16:05:02.953682 client.1622700147 > server.nfs: 112 read [|nfs]
16:05:02.955113 arp who-has client (88:2:8:1:3:f6) tell server
// Server drowns the client's reply with data it immediately sends
16:05:02.956720 server.nfs > client.1622700147: reply ok 1472 read (frag 54854:1480@0+)
16:05:02.957972 server > client: (frag 54854:1480@1480+)
// [...] no ARP reply
16:05:08.141564 arp who-has client (88:2:8:1:3:f6) tell server
// [...] no ARP reply
16:05:12.891851 arp who-has client (88:2:8:1:3:f6) tell server
// [...] no ARP reply
16:05:18.006188 arp who-has client (88:2:8:1:3:f6) tell server
// [...] no ARP reply
16:05:23.121545 arp who-has client (88:2:8:1:3:f6) tell server
// [...] no ARP reply
// ARP entry expires and arpt_maxtries is reached
// server logs /kernel: nfsd send error 64

// client stops getting replies from the server:
16:05:26.964593 client.1622700218 > server.nfs: 96 access [|nfs]
16:05:27.014233 client.1622700218 > server.nfs: 96 access [|nfs]
16:05:27.104235 client.1622700218 > server.nfs: 96 access [|nfs]
16:05:27.213220 client.1622700219 > server.nfs: 112 read [|nfs]
16:05:27.274168 client.1622700218 > server.nfs: 96 access [|nfs]
16:05:27.304173 client.1622700219 > server.nfs: 112 read [|nfs]
16:05:27.494200 client.1622700219 > server.nfs: 112 read [|nfs]
16:05:27.604169 client.1622700218 > server.nfs: 96 access [|nfs]
16:05:27.864192 client.1622700219 > server.nfs: 112 read [|nfs]
16:05:28.254128 client.1622700218 > server.nfs: 96 access [|nfs]
16:05:28.594132 client.1622700219 > server.nfs: 112 read [|nfs]
16:05:29.544090 client.1622700218 > server.nfs: 96 access [|nfs]
16:05:30.044069 client.1622700219 > server.nfs: 112 read [|nfs]
16:05:32.113932 client.1622700218 > server.nfs: 96 access [|nfs]
16:05:32.933903 client.1622700219 > server.nfs: 112 read [|nfs]

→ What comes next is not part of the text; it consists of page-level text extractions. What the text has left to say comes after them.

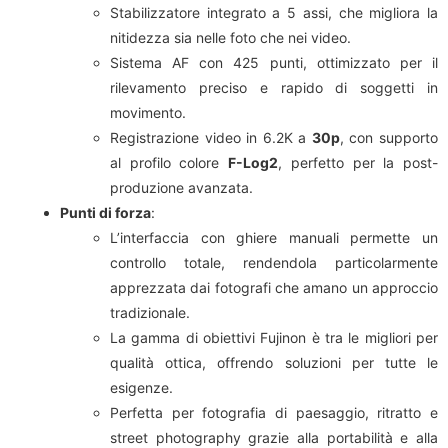
Stabilizzatore integrato a 5 assi, che migliora la
nitidezza sia nelle foto che nei video.
Sistema AF con 425 punti, ottimizzato per il
rilevamento preciso e rapido di soggetti in
movimento.
Registrazione video in 6.2K a
30p
, con supporto
al profilo colore
F-Log2
, perfetto per la post-
produzione avanzata.
Punti di forza
:
L’interfaccia con ghiere manuali permette un
controllo totale, rendendola particolarmente
apprezzata dai fotografi che amano un approccio
tradizionale.
La gamma di obiettivi Fujinon è tra le migliori per
qualità ottica, offrendo soluzioni per tutte le
esigenze.
Perfetta per fotografia di paesaggio, ritratto e
street photography grazie alla portabilità e alla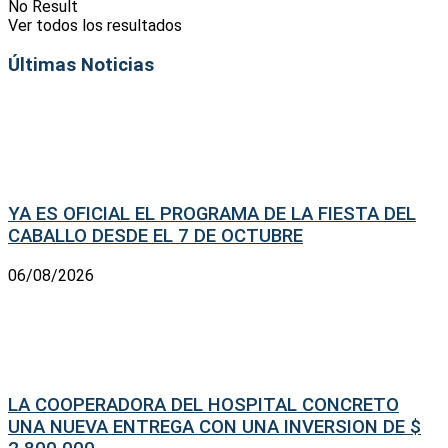
No Result
Ver todos los resultados
Últimas Noticias
YA ES OFICIAL EL PROGRAMA DE LA FIESTA DEL
CABALLO DESDE EL 7 DE OCTUBRE
06/08/2026
LA COOPERADORA DEL HOSPITAL CONCRETO
UNA NUEVA ENTREGA CON UNA INVERSION DE $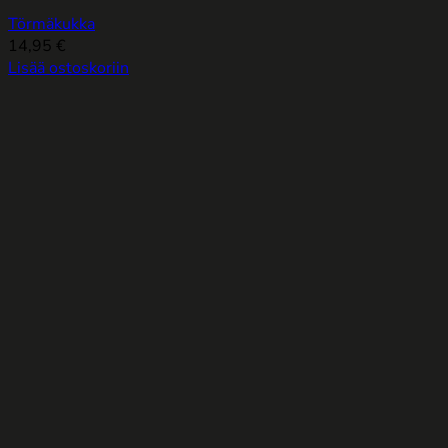
Törmäkukka
14,95
€
Lisää ostoskoriin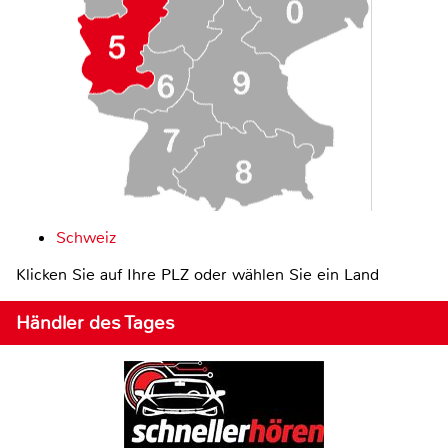
Schweiz
Klicken Sie auf Ihre PLZ oder wählen Sie ein Land
Händler des Tages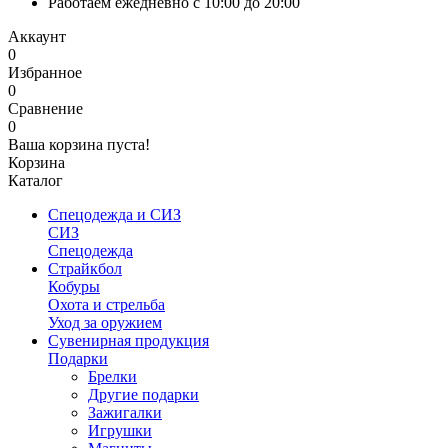
Работаем ежедневно с 10:00 до 20:00
Аккаунт
0
Избранное
0
Сравнение
0
Ваша корзина пуста!
Корзина
Каталог
Спецодежда и СИЗ
СИЗ
Спецодежда
Страйкбол
Кобуры
Охота и стрельба
Уход за оружием
Сувенирная продукция
Подарки
Брелки
Другие подарки
Зажигалки
Игрушки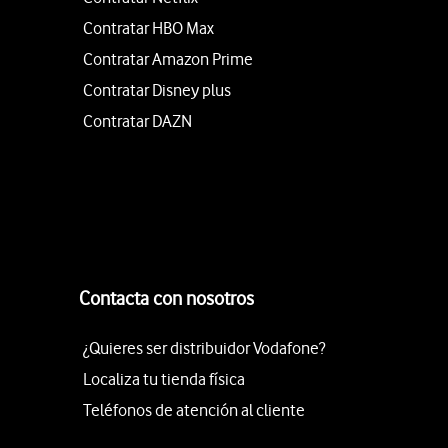
Contratar HBO Max
Contratar Amazon Prime
Contratar Disney plus
Contratar DAZN
Contacta con nosotros
¿Quieres ser distribuidor Vodafone?
Localiza tu tienda física
Teléfonos de atención al cliente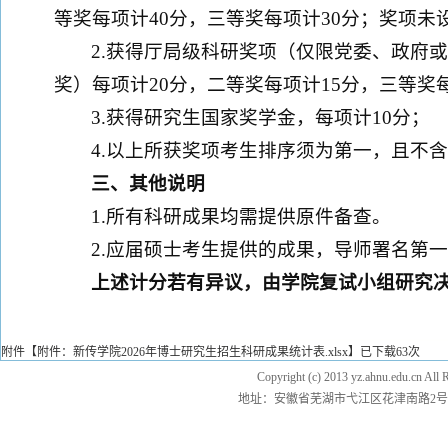
等奖每项计40分，三等奖每项计30分；奖项未
2.获得厅局级科研奖项（仅限党委、政府
奖）每项计20分，二等奖每项计15分，三等奖
3.获得研究生国家奖学金，每项计10分；
4.以上所获奖项考生排序须为第一，且不
三、其他说明
1.所有科研成果均需提供原件备查。
2.应届硕士考生提供的成果，导师署名第
上述计分若有异议，由学院复试小组研究
附件【
附件：新传学院2026年博士研究生招生科研成果统计表.xlsx
】已下载
63
次
Copyright (c) 2013 yz.ahnu.e
地址：安徽省芜湖市弋江区花津南路2号 邮编：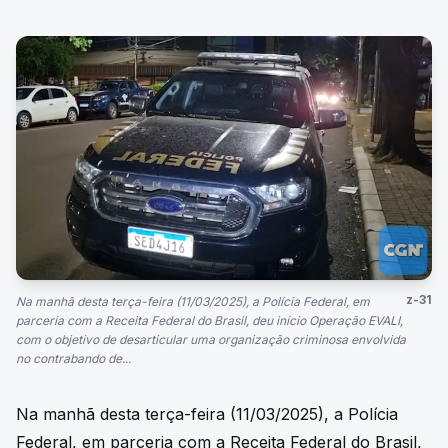
z-31
Na manhã desta terça-feira (11/03/2025), a Polícia Federal, em
parceria com a Receita Federal do Brasil, deu início Operação EVALI,
com o objetivo de desarticular uma organização criminosa envolvida
no contrabando de...
Na manhã desta terça-feira (11/03/2025), a Polícia
Federal, em parceria com a Receita Federal do Brasil,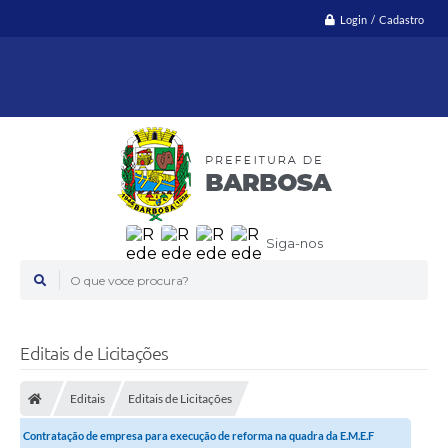
Login / Cadastro
Siga-nos
O que voce procura?
Editais de Licitações
Editais
Editais de Licitações
Contratação de empresa para execução de reforma na quadra da E.M.E.F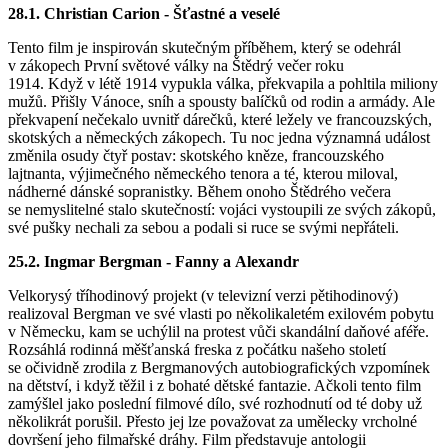
28.1. Christian Carion - Šťastné a veselé
Tento film je inspirován skutečným příběhem, který se odehrál
v zákopech První světové války na Štědrý večer roku
1914. Když v létě 1914 vypukla válka, překvapila a pohltila miliony
mužů. Přišly Vánoce, sníh a spousty balíčků od rodin a armády. Ale
překvapení nečekalo uvnitř dárečků, které ležely ve francouzských,
skotských a německých zákopech. Tu noc jedna významná událost
změnila osudy čtyř postav: skotského kněze, francouzského
lajtnanta, výjimečného německého tenora a té, kterou miloval,
nádherné dánské sopranistky. Během onoho Štědrého večera
se nemyslitelné stalo skutečností: vojáci vystoupili ze svých zákopů,
své pušky nechali za sebou a podali si ruce se svými nepřáteli.
25.2. Ingmar Bergman - Fanny a Alexandr
Velkorysý tříhodinový projekt (v televizní verzi pětihodinový)
realizoval Bergman ve své vlasti po několikaletém exilovém pobytu
v Německu, kam se uchýlil na protest vůči skandální daňové aféře.
Rozsáhlá rodinná měšťanská freska z počátku našeho století
se očividně zrodila z Bergmanových autobiografických vzpomínek
na dětství, i když těžil i z bohaté dětské fantazie. Ačkoli tento film
zamýšlel jako poslední filmové dílo, své rozhodnutí od té doby už
několikrát porušil. Přesto jej lze považovat za umělecky vrcholné
dovršení jeho filmařské dráhy. Film představuje antologii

// After host_down seconds the ARP request-reply succeeds,
// the serves sends the - now mbuf-held - packet, and communication resumes:
16:05:32.935318 arp who-has client (88:2:8:1:3:f6) tell server
16:05:32.935651 arp reply client is-at 0:0:e8:32:81:e8
16:05:32.936735 server > client: (frag 54997:928@7400)
16:05:37.243660 client.1622700218 > server.nfs: 96 access [|nfs]
16:05:37.244381 server.nfs > client.1622700218: reply ok 120 access c 60b870bc
16:05:37.245177 client.1622700220 > server.nfs: 96 access [|nfs]
16:05:37.245883 server.nfs > client.1622700220: reply ok 120 access c e523ff20
16:05:38.703607 client.1622700219 > server.nfs: 112 read [|nfs]
16:05:38.707055 server.nfs > client.1622700219: reply ok 1472 read (frag 55020:1480@0+)
16:05:38.708308 server > client: (frag 55020:1480@1480+)
16:05:38.709566 server > client: (frag 55020:1480@2960+)
16:05:38.710804 server > client: (frag 55020:1480@4440+)

Repeating the above procedure with a breakpoint in in_arpinput will 
prove that the client does indeed send a reply, bu will not
result in a problem, since the network is clear by the time you type
continue in the kernel debugger.
Comment 1 orion freebsd_committer freebsd_triage 2002-12-09 16:34:42 UTC
Responsible Changed
From-To: freebsd-bugs->orion

Assignment to responsible party.
Comment 2 orion freebsd_committer freebsd_triage 2002-12-13 00:27:54 UTC
State Changed
From-To: open->closed

Patch applied with minor edits.  Thanks!